Note
Access to this page requires authorization. You can try signing in or changing directories.
Access to this page requires authorization. You can try changing directories.
When you have to process large XML files, it might not be feasible to load the whole XML tree into memory. This article shows how to stream fragments using an XmlReader in C# and Visual Basic.
One of the most effective ways to use an XmlReader to read XElement objects is to write your own custom axis method. An axis method typically returns a collection such as IEnumerable<T> of XElement, as shown in the example in this article. In the custom axis method, after you create the XML fragment by calling the ReadFrom method, return the collection using yield return. This provides deferred execution semantics to your custom axis method.
When you create an XML tree from an XmlReader object, the XmlReader must be positioned on an element.

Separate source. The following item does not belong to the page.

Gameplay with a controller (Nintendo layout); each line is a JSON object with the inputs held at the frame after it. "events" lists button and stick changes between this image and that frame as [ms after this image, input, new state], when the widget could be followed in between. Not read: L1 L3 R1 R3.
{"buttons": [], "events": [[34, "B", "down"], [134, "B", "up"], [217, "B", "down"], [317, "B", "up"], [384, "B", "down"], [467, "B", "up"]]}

The ReadFrom method doesn't return until it has read the close tag of the element.
If you want to create a partial tree, you can instantiate an XmlReader, position the reader on the node that you want to convert to an XElement tree, and then create the XElement object.
The article How to stream XML fragments with access to header information contains information on streaming a more complex document.
The article How to perform streaming transform of large XML documents contains an example of using LINQ to XML to transform extremely large XML documents while maintaining a small memory footprint.
Example: Create a custom axis method
This example creates a custom axis method. You can query it by using a LINQ query. The custom axis method StreamRootChildDoc can read a document that has a repeating Child element.
using System.Xml;
using System.Xml.Linq;
static IEnumerable<XElement> StreamRootChildDoc(StringReader stringReader)
{
    using XmlReader reader = XmlReader.Create(stringReader);
    reader.MoveToContent();
    // Parse the file and display each of the nodes.
    while (true)
    {
        // If the current node is an element and named "Child"
        if (reader.NodeType == XmlNodeType.Element && reader.Name == "Child")
        {
            // Get the current node and advance the reader to the next
            if (XNode.ReadFrom(reader) is XElement el)
                yield return el;
        }
        else if (!reader.Read())
            break;
    }
}
string markup = """
                <Root>
                  <Child Key="01">
                    <GrandChild>aaa</GrandChild>
                  </Child>
                  <Child Key="02">
                    <GrandChild>bbb</GrandChild>
                  </Child>
                  <Child Key="03">
                    <GrandChild>ccc</GrandChild>
                  </Child>
                </Root>
                """;
IEnumerable<string> grandChildData =
    from el in StreamRootChildDoc(new StringReader(markup))
    where (int)el.Attribute("Key") > 1
    select (string)el.Element("GrandChild");
foreach (string str in grandChildData)
    Console.WriteLine(str);
Imports System.Xml
Module Module1
    Public Iterator Function StreamRootChildDoc(stringReader As IO.StringReader) As IEnumerable(Of XElement)
        Using reader As XmlReader = XmlReader.Create(stringReader)
            reader.MoveToContent()
            ' Parse the file and display each of the nodes.
            While True
                ' If the current node is an element and named "Child"
                If reader.NodeType = XmlNodeType.Element And reader.Name = "Child" Then
                    ' Get the current node and advance the reader to the next
                    Dim el As XElement = TryCast(XNode.ReadFrom(reader), XElement)
                    If (el IsNot Nothing) Then
                        Yield el
                    End If
                ElseIf Not reader.Read() Then
                    Exit While
                End If
            End While
        End Using
    End Function
    Sub Main()
        Dim markup = "<Root>
                       <Child Key=""01"">
                         <GrandChild>aaa</GrandChild>
                       </Child>
                       <Child Key=""02"">
                         <GrandChild>bbb</GrandChild>
                       </Child>
                       <Child Key=""03"">
                         <GrandChild>ccc</GrandChild>
                       </Child>
                     </Root>"
        Dim grandChildData =
             From el In StreamRootChildDoc(New IO.StringReader(markup))
             Where CInt(el.@Key) > 1
             Select el.<GrandChild>.Value
        For Each s In grandChildData
            Console.WriteLine(s)
        Next
    End Sub
End Module
This example produces the following output:
bbb
ccc
The technique used in this example maintains a small memory footprint even for millions of Child elements.